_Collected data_
——

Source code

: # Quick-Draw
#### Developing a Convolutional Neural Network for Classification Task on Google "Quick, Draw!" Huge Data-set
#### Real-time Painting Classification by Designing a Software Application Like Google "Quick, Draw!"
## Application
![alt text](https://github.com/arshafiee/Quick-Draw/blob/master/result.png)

——

_DESCRIPTION OF THE TASK_
Please recast every line of the data above as a JSON list of strings, one string per line, leaving out any blank lines.

_REPLY TO THE TASK_
[
  "Source code",
  ": # Quick-Draw",
  "#### Developing a Convolutional Neural Network for Classification Task on Google \"Quick, Draw!\" Huge Data-set",
  "#### Real-time Painting Classification by Designing a Software Application Like Google \"Quick, Draw!\"",
  "## Application",
  "![alt text](https://github.com/arshafiee/Quick-Draw/blob/master/result.png)"
]